Research Project: Characterizing N Fertilizer Requirements of Crops Following Alfalfa – Putnam, D. et al.
Issue: Alfalfa is a leguminous crop that converts atmospheric nitrogen (N) into organic compounds. While it is well-known that crops following alfalfa benefit from the residual N produced by alfalfa, the amount of residual N has rarely been measured. Previous estimates of N carryover from alfalfa range from 40 to 80 lb. of N per acre. This project is aimed at characterizing the residual N available for crops rotated after alfalfa.
Methods/Locations: Field-scale experiments were established at Davis, Tulelake, and Kearney, CA, and the effects of various rotations on N accumulation in wheat were examined.
Main findings: The investigators found that wheat following alfalfa realized N credits of 70 to 130 lb. of N per acre, depending on location, soil type and other factors. This is a significantly larger credit than has been previously estimated.
The researchers suggest that these amounts should be adjusted based upon other parameters that may influence N availability. These may include: whether the stand was adequate, whether foliage was vigorously growing when plowed down, plants per square foot, the degree of weed intrusion, soil-type, etc. Additionally, the time elapsing between plow-down and wheat planting must also be considered, since some of this N may be lost during crop rotation.
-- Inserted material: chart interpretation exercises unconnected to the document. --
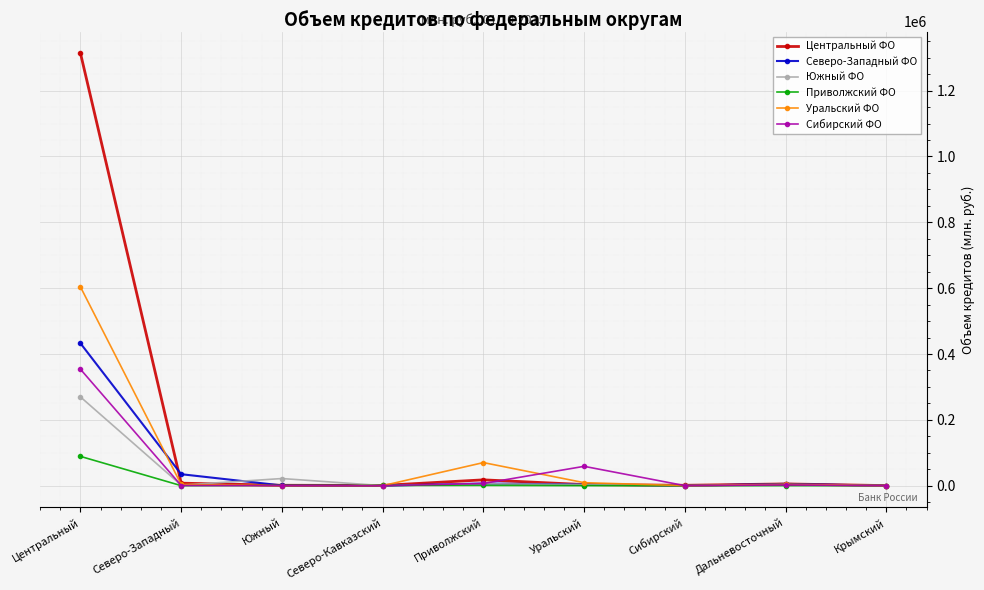

At which label is Северо-Западный ФО closest to 216265?

Северо-Западный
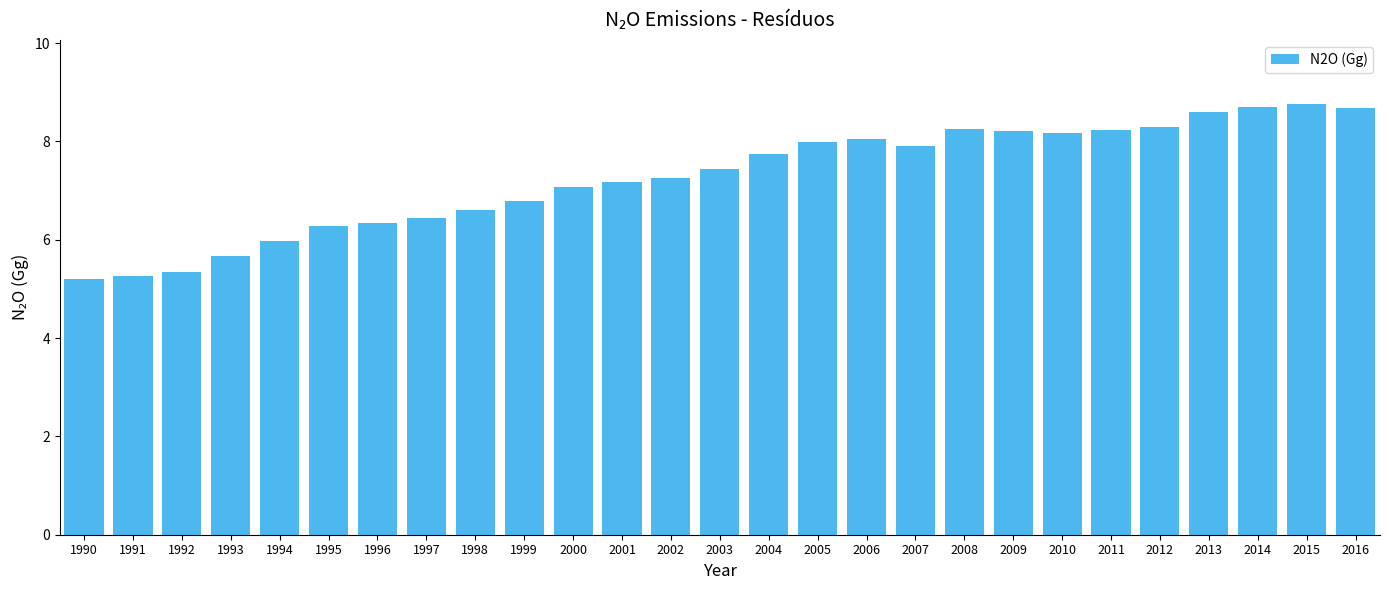

True or false: the data shows 8.2 at 2009.

True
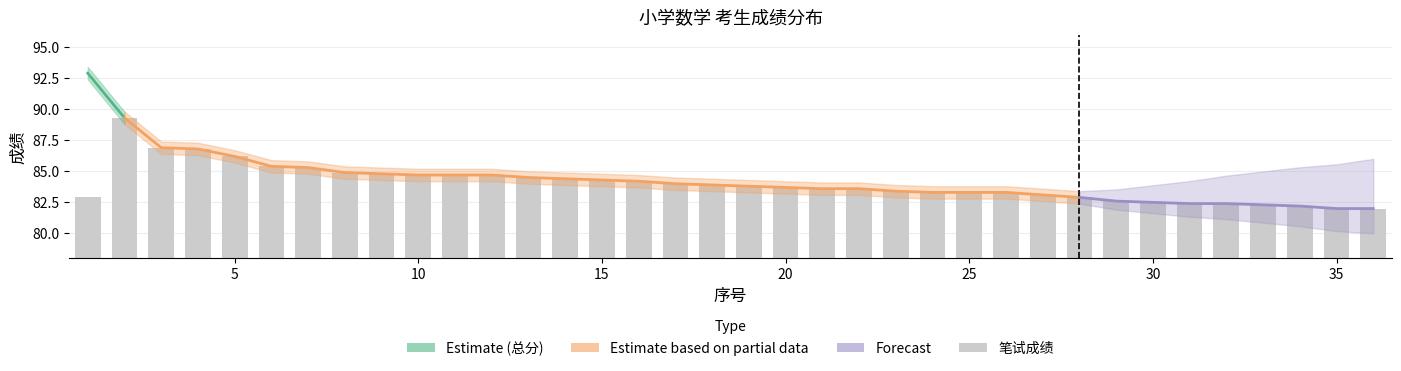

What is the total value across all series at 18?

167.8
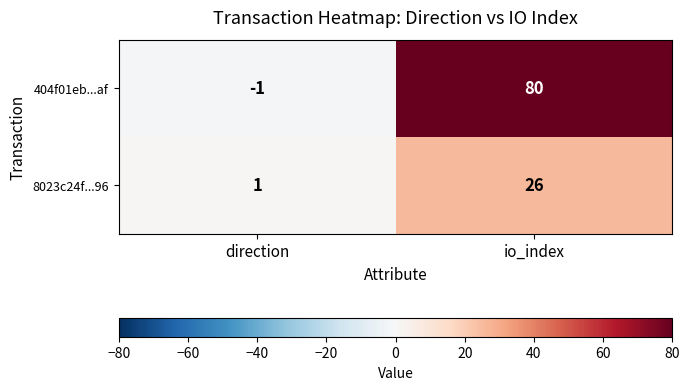

What is the difference between the 8023c24f...96 values at io_index and direction?

25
Crop rotation with alfalfa caused improvements in wheat protein at virtually all N rates applied to the subsequent wheat. This is important since much of the N applied to wheat has the objective to improve wheat protein, which brings a premium to the grower.
Potential Impact: Typically a minimum of 150,000 acres of alfalfa are rotated to other crops each year in California. If a conservative estimate of 80 lb. of N per acre credit is accounted for in the crops following alfalfa across the state, 2 million pounds of N fertilizer could be conserved each year. This would reduce production and labor costs incurred by growers and benefit the environment.